Electric Vehicle Battery Development Gains Momentum
CAEBAT collaboration targets EDV batteries with longer range and lifespan, at a lower cost.
"When people get behind the wheel of an electric car, it should be a great driving experience. Period." Dr. Taeyoung Han, GM technical fellow, said, "Battery performance is vital in meeting drivers' expectations."
Electric-drive vehicles (EDVs) promise to curb greenhouse gas emissions and slash America's need for imported oil. However, designing high-performance, cost-effective, and safe energy storage systems can present considerable challenges.
Batteries, which are typically some of the most expensive EDV components, power the motor and other electrical systems, while storing grid-fed energy as well as kinetic energy from regenerative braking. To appeal to drivers, electric cars need to have a range of 250 to 300 miles between charges, placing greater pressure on the vehicles' battery packs.

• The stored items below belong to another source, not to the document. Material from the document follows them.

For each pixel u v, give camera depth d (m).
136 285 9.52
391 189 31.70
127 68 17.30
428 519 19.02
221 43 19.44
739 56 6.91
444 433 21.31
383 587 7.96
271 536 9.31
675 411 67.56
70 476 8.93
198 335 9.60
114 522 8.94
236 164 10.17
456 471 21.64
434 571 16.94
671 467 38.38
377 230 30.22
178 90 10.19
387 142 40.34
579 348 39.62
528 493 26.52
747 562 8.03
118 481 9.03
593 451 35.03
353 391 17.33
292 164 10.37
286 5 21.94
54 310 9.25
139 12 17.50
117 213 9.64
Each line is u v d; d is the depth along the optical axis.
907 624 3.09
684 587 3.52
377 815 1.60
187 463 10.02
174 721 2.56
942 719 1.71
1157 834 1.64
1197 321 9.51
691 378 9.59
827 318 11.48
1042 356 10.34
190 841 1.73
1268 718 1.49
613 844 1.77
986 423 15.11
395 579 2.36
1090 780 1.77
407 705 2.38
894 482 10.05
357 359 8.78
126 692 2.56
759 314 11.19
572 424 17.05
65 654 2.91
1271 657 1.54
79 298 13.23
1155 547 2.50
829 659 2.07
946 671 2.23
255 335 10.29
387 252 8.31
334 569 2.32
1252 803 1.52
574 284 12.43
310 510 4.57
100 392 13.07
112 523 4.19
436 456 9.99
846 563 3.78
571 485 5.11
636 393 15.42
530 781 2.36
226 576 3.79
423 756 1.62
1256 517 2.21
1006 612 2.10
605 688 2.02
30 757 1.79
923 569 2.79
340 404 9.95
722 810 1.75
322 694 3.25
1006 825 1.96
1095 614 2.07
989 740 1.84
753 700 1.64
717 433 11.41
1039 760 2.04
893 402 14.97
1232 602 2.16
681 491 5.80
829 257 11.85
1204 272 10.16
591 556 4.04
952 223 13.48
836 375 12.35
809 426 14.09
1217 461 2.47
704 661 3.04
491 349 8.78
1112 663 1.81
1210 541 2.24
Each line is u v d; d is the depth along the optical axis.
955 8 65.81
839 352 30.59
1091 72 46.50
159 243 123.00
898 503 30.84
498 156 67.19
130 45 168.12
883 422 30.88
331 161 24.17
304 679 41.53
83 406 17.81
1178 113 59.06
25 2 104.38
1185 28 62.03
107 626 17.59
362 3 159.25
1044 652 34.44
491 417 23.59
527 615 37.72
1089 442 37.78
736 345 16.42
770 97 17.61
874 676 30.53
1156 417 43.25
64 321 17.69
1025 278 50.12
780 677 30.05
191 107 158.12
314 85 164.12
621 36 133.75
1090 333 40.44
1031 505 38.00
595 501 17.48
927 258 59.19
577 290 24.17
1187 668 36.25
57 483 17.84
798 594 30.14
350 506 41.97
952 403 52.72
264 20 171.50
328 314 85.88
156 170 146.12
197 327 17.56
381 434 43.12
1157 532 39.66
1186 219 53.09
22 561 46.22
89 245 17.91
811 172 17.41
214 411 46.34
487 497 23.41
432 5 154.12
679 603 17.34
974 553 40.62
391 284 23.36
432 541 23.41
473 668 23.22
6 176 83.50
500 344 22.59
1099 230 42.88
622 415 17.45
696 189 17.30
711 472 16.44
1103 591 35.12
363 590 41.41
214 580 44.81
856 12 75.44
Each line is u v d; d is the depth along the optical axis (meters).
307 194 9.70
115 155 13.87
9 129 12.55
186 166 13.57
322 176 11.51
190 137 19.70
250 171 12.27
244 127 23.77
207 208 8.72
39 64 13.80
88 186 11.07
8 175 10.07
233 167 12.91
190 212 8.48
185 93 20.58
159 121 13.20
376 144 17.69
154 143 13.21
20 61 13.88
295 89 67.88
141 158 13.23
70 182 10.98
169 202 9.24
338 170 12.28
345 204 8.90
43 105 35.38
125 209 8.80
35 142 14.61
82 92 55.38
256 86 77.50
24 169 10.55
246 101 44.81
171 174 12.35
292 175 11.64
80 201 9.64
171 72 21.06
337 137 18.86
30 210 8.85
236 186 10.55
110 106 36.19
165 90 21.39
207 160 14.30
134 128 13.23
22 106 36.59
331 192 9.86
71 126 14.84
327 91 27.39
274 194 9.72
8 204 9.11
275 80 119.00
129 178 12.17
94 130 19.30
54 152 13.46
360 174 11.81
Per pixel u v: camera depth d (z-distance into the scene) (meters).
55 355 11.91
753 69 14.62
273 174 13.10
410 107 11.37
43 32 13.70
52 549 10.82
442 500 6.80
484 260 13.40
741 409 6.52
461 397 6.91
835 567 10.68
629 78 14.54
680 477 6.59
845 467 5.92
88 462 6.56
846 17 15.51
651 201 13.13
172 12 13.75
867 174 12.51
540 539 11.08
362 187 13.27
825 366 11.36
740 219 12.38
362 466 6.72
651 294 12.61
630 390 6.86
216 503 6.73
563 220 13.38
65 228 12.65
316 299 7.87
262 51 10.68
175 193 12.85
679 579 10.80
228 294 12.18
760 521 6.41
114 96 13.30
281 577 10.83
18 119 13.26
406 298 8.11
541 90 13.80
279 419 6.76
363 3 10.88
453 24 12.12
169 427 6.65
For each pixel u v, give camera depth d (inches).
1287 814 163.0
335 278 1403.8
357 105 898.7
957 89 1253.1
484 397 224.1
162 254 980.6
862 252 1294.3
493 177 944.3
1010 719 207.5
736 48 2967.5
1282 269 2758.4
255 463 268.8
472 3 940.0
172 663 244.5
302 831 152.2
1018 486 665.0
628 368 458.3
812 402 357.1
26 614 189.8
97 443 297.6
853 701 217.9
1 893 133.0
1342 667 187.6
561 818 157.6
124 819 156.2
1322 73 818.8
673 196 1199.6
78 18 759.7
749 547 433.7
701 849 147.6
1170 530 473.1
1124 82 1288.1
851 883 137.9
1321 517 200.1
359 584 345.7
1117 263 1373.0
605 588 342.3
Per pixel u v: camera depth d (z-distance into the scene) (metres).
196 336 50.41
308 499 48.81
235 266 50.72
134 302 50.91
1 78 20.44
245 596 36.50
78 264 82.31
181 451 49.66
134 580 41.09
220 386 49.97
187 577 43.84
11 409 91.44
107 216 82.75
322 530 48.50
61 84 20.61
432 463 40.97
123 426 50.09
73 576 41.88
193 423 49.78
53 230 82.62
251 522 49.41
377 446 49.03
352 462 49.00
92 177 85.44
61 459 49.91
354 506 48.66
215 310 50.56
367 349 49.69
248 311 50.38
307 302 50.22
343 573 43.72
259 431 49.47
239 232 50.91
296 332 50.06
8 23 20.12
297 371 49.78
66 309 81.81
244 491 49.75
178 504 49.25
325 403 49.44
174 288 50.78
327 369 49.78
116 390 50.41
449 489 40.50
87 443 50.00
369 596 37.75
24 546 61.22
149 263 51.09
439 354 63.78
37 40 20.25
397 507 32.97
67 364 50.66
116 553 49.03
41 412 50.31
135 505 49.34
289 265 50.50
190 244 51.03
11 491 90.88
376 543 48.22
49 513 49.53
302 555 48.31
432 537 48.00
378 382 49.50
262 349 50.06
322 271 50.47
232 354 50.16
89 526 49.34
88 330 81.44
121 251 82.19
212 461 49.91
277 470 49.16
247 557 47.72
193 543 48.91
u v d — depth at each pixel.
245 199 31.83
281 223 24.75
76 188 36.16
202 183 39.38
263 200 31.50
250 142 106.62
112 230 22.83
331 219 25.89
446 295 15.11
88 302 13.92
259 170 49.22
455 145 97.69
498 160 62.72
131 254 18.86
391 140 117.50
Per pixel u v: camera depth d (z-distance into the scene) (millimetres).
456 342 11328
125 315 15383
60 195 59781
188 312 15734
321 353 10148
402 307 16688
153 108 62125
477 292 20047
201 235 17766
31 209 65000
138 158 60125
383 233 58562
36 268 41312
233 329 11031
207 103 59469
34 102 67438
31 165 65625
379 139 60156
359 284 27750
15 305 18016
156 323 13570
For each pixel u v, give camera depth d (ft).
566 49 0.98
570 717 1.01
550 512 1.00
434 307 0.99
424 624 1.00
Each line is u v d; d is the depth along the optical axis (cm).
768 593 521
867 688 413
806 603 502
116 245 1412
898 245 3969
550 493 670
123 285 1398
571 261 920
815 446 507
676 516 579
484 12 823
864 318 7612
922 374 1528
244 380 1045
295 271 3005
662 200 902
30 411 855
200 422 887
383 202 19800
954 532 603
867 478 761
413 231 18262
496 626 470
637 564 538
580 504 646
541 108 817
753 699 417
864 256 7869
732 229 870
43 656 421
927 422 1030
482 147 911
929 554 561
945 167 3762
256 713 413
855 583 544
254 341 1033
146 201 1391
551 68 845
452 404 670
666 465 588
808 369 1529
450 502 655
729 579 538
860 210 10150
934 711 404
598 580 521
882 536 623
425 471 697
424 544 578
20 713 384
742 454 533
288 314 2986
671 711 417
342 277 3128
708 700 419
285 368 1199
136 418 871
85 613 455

At the same time, for EDVs to gain meaningful market share, the U.S. Department of Energy (DOE) has determined that battery costs need to be cut from $400-$600 per kilowatt hour (kWh) to $125/kWh, and battery lifespan needs to be extended to 15 years from its current eight years.
Powering Better Performance, Lower Costs
To accelerate development of battery packs and wider adoption of EDVs, the National Renewable Energy Laboratory (NREL) is collaborating with a range of experts on the $14 million Computer-Aided Engineering for Electric Drive Vehicle Batteries (CAEBAT) project.
CAEBAT's goal is to develop sophisticated software tools to improve and accelerate battery design and boost EDV performance and consumer appeal — and ultimately diminish petroleum consumption and polluting emissions.
"Lithium-ion batteries are widely seen as the most feasible solution for electric vehicles in the next decade, but so far high cost, limited range, and long recharge times have been stumbling blocks for making electric vehicles realistic options for the broader market," said NREL Energy Storage Group Manager Ahmad Pesaran.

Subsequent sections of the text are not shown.